## Work required
Copy the listing line for line, starting at the line containing "Count the number of slices in the pie." and ending with the last line of the listing. Leave the pictures out of your copy.

## Exercise data
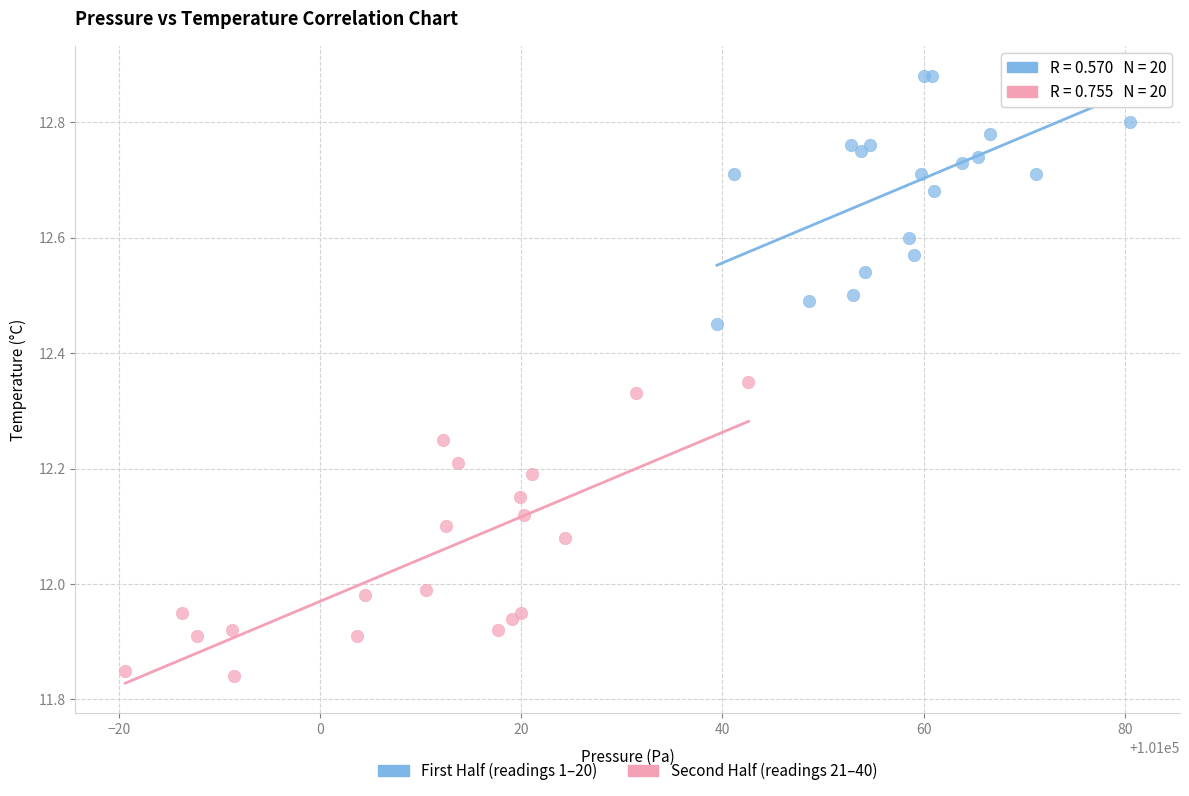

Which series reaches the maximum Y coordinate?

First Half (readings 1–20)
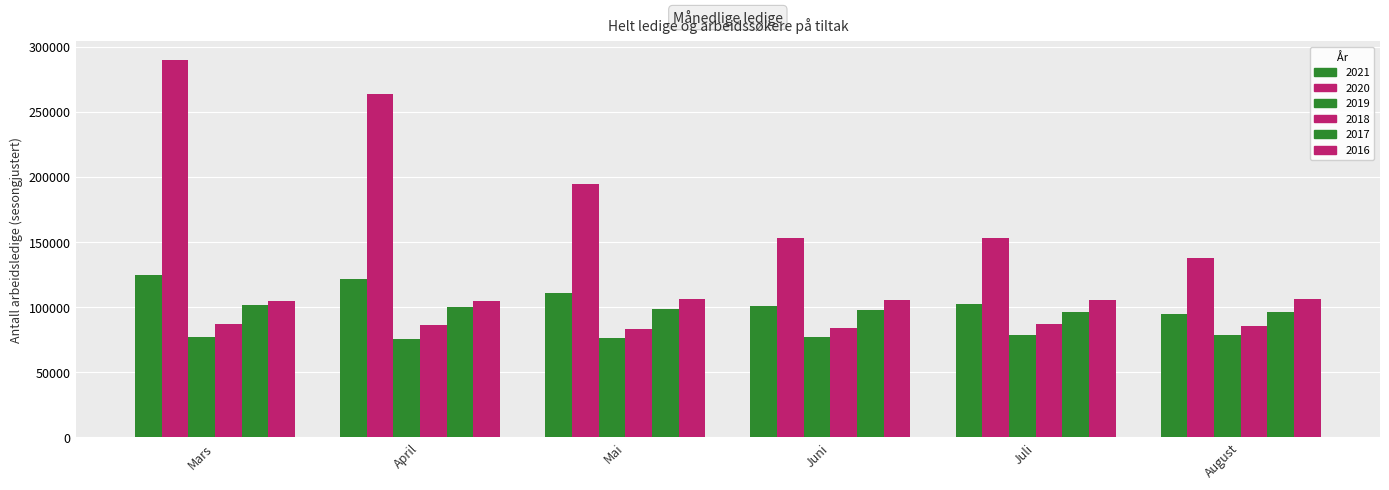

The value of 2016 at Juli is 28633. True or false?

False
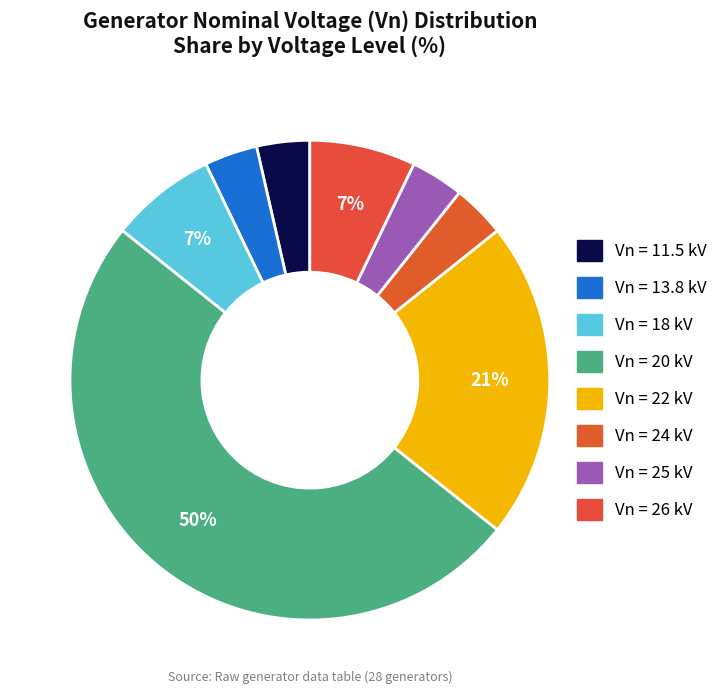

Count the number of slices in the pie.

8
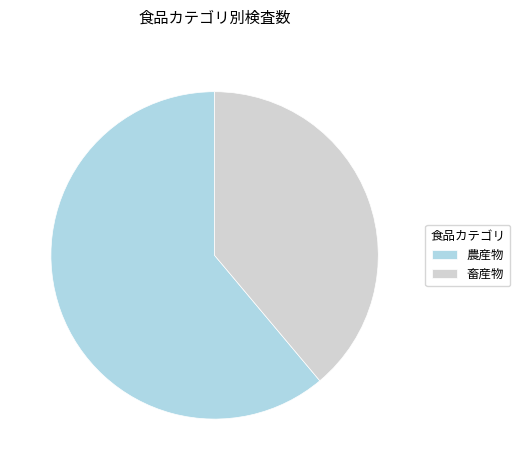

Which category has the smallest portion of the pie?

畜産物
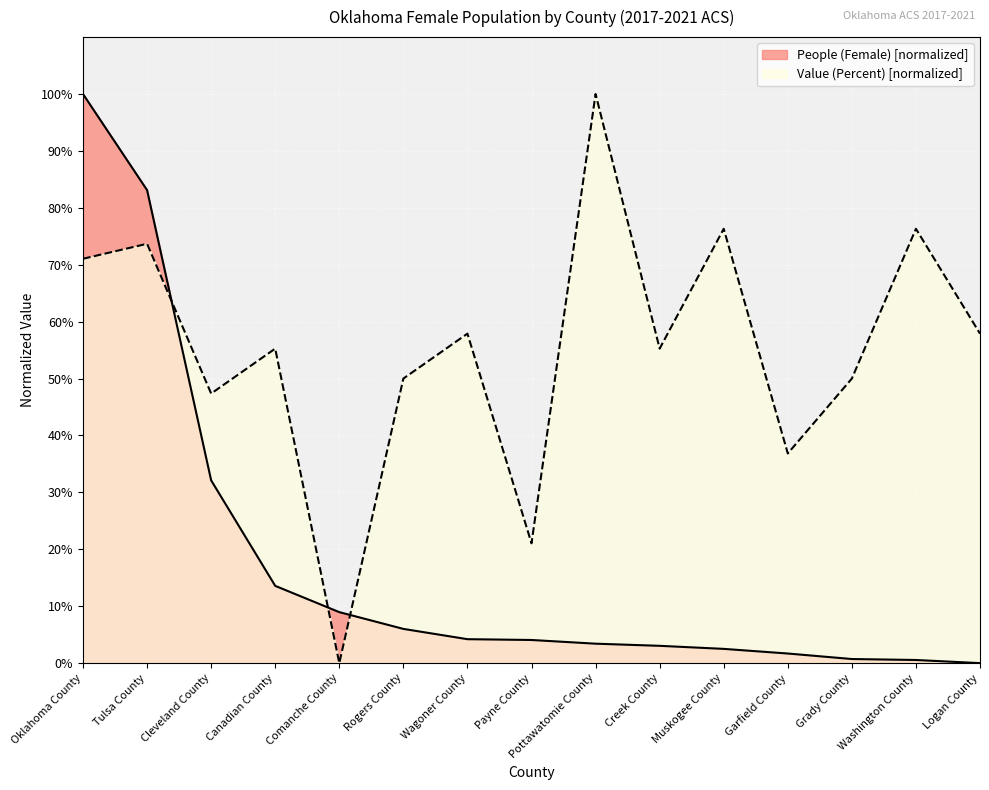

Between Creek County and Grady County, which series saw the biggest shift?

Value (Percent)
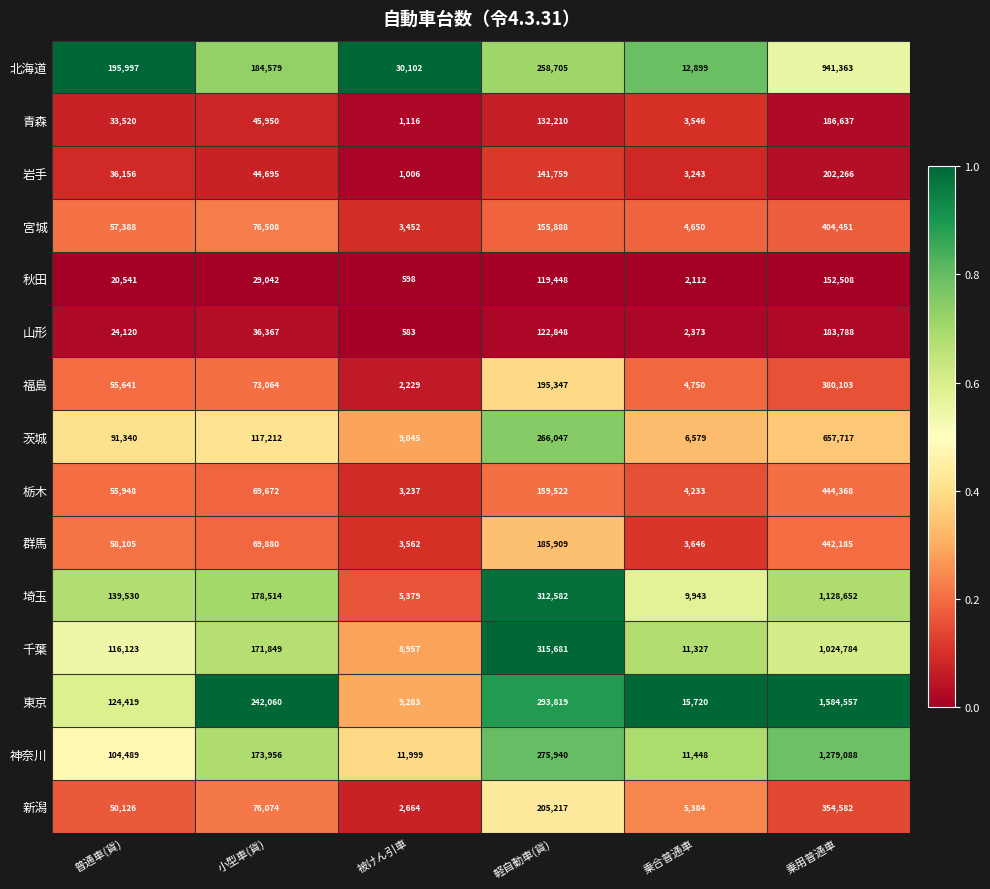

Rank the series at 被けん引車 from lowest to highest value.

山形, 秋田, 岩手, 青森, 福島, 新潟, 栃木, 宮城, 群馬, 埼玉, 千葉, 茨城, 東京, 神奈川, 北海道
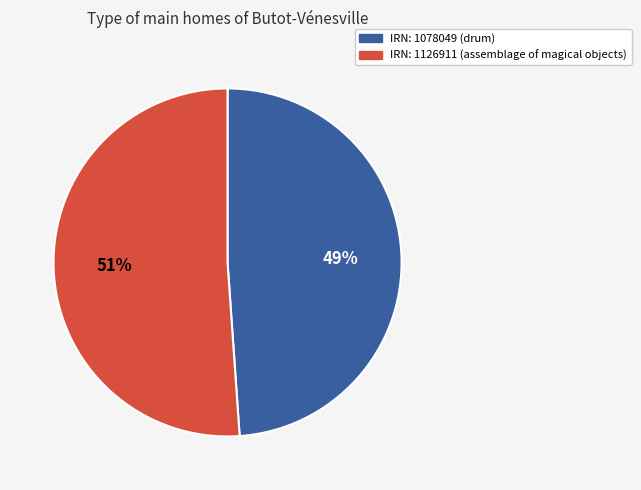

Which category accounts for the majority?

IRN: 1126911 (assemblage of magical objects)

## Written solution
Count the number of slices in the pie.

8

Which category has the smallest portion of the pie?

畜産物

Between Creek County and Grady County, which series saw the biggest shift?

Value (Percent)

Rank the series at 被けん引車 from lowest to highest value.

山形, 秋田, 岩手, 青森, 福島, 新潟, 栃木, 宮城, 群馬, 埼玉, 千葉, 茨城, 東京, 神奈川, 北海道

Which category accounts for the majority?

IRN: 1126911 (assemblage of magical objects)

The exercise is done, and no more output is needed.